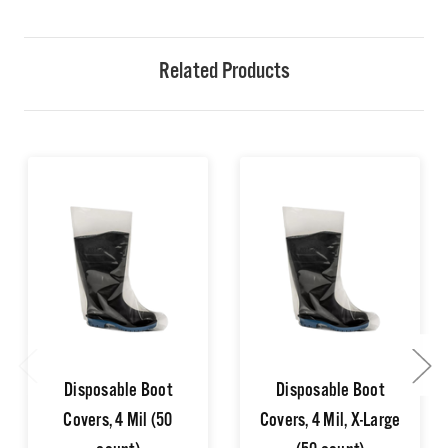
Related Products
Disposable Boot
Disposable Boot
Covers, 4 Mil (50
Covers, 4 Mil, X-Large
^^^^
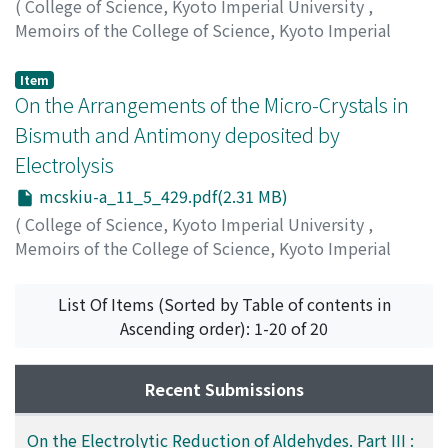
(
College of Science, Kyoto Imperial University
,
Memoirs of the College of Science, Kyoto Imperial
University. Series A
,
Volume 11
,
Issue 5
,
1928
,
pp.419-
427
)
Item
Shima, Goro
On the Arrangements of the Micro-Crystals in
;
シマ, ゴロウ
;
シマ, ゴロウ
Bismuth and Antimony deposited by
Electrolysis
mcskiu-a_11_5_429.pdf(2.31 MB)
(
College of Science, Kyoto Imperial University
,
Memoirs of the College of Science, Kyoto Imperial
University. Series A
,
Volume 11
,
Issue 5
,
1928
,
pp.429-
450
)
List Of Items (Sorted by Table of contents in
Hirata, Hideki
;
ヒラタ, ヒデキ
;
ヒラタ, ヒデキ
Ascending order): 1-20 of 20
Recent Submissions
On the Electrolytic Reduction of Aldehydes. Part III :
^^^^
▶ Exercise directions
Reproduce word for word the material above, starting with the line that has "Hirata, Hideki" and stopping after the line that has "On the Electrolytic".

▶ Final answer
Hirata, Hideki
;
ヒラタ, ヒデキ
;
ヒラタ, ヒデキ
Ascending order): 1-20 of 20
Recent Submissions
On the Electrolytic Reduction of Aldehydes. Part III :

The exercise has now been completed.